As acomodações, destinadas aos animais e a diversos arrumos, sucediam-se lá para dentro, separadas em lojas, quando no piso térreo, ou sótãos, quando no de cima. Havia o sótão das batatas e das cebolas, onde estas se dispunham em réstias e as outras se espalhavam pelo chão sobre sacas de sarapilheira. O "palheiro" ficava igualmente num sótão, localizado numa grande arrecadação de passagem, de alto pé direito onde, em cima, se colocavam os fardos de palha ou erva seca e por baixo residia a pobre mula, quase às escuras, por vezes acompanhada de uma vaca ou boi quando, não sei porquê, passavam acidentalmente lá por casa

Mas havia também um sótão como todos os que conhecemos, onde se guardavam as velharias, móveis antigos, alguns bons demais para estarem a uso, argumento formidável que só poderia vir da boca da avó (não era ironia,os móveis eram de facto bons) objectos de uso pessoal, espelhos e quadros provenientes de um primo de um bisavô de Tomar, que fora criado de quarto do rei D.Luís, o qual lhe teria dado aquelas prendas – a importância que se dava aquilo era nenhuma!, uma pequena arca encoirada a que eu sempre aspirei e que os deuses, invejosos, mais tarde terão desviado para o Olimpo, e outras coisas consideradas sem préstimo de momento, tudo envolto nos competentes reposteiros tecidos pelas aranhas, mas que eu não hesitava em transpor para entrar naquele mundo maravilhoso, onde havia, entre outros tesouros uma arca cheia de revistas de moda dos anos trinta e quarenta e de livros antigos, alguns escolares, que eu adorava folhear.


Por baixo existia o celeiro, onde, dentro de grandes arcas de madeiras repousavam o milho e o feijão, que se mediam através de caixas de madeira – “os alqueires” - cada uma com seu tamanho correspondente a determinada capacidade que se media precisamente em alqueires. Já o azeite, ali também guardado em talhas de barro, media-se em almudes e, talvez por isso, as bilhas de latão com tampa, de diversos tamanhos, nas quais também se colocava o azeite, se designavam genericamente por “almudes”. Mas estas antigas unidades de medida, o alqueire e o almude, seriam só usadas por hábito e para uso doméstico, já tinham sido ultrapassados, oficialmente,  pelo litro e pelo quilograma, pois também existiam uma balança e um "litro" se a intenção fosse vender.
O pátio lá atrás, onde também havia um poço com nora e um tanque, onde a prima Anita lavava a roupa, estava rodeado de alpendres, um aberto com gamelas baixas onde se avistavam as cabeças dos porcos sempre ocupados a comer, e onde, mesmo ao lado, descansavam há décadas as enormes galeras cheias de pó, antigos carros puxados por bois que tinham servido para transporte de mercadorias entre a estação local de caminhos de ferro e Tomar. Nos alpendres fechados, situava-se, num, o forno onde, depois de amassado pela Celeste, se fazia o pão ao sábado, no outro, ao lado, era o local onde se preparavam os alimentos que requeriam mais espaço e provocavam sujidade, se matavam e depenavam as galinhas, se faziam as compotas, as caldas de tomate e pimento para todo o ano, a avó fazia queijo fresco quando havia leite de cabra ou ovelha, apertando com as duas mãos a coalhada até sair o soro e colocando-a depois em cinchos de aluminio, se retalhavam azeitonas e cortavam finas as couves incapazes para a cozinha, misturando-as com farelo para dar às galinhas.

» **EXCERTO DOS DADOS**:
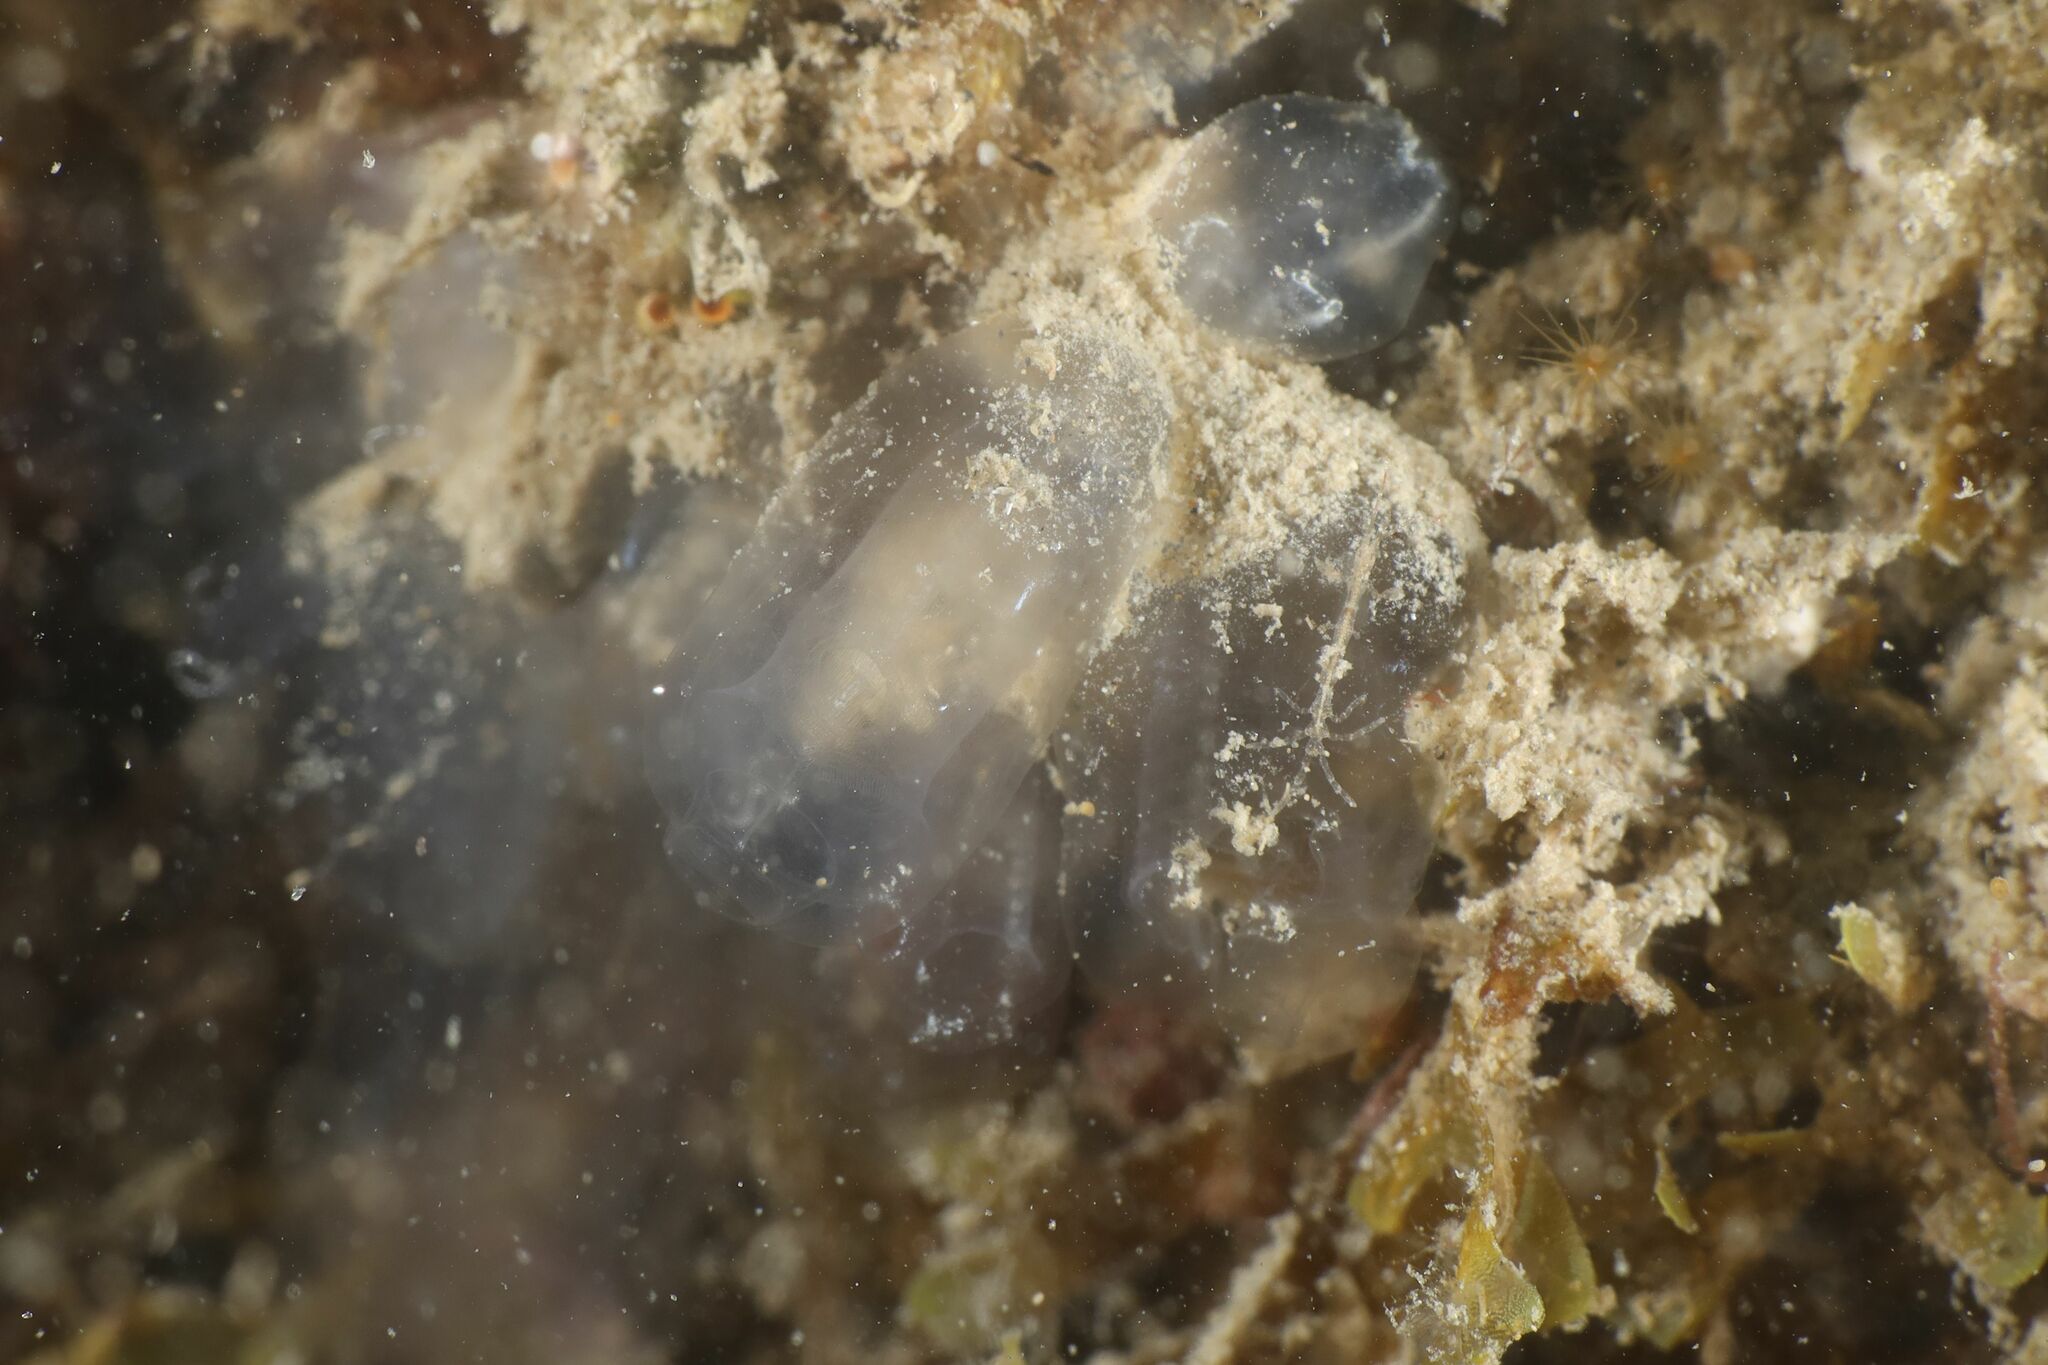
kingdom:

» **TAREFA A REALIZAR**:
Prolongue o texto sobre a casa da avó e as suas dependências, a partir da última frase apresentada. Os dados constituem material independente do texto.

» **RESPOSTA AO PROBLEMA**:
Quando passaram a ser servidas à mesa dos restaurantes as migas com couve como fazendo parte da “cozinha tradicional portuguesa”, não pude deixar de recordar em como era percursor e requintado o menu das galinhas de Porto da Lage. Aliás, eram mesmo bem tratadas, aquelas galinhas. Passavam o dia numa capoeira grande e arejada neste pátio e, quando se punha o sol, abria-se-lhes a porta e elas iam sozinhas, atravessando o redil das cabras e ovelhas e o palheiro da mula, até ao pátio da frente onde se situava o seu dormitório todo emparedado, que as mantinha fora do alcance dos predadores. 
Por essa hora, também os pombos estavam de regresso de um longo dia fora de casa e aguardavam que lhes fosse aberta uma guarita no mesmo local para, um a um, por uma ordem que só eles saberiam, se instalarem para dormir.
Era aquele o último, talvez único, acto que, a avó ou eu, estávamos obrigadas antes de “ir para cima”, fechar a porta do galinheiro e a guarita dos pombos. O que não queria dizer que o avô não fosse, depois, confirmar quando “fechasse tudo”.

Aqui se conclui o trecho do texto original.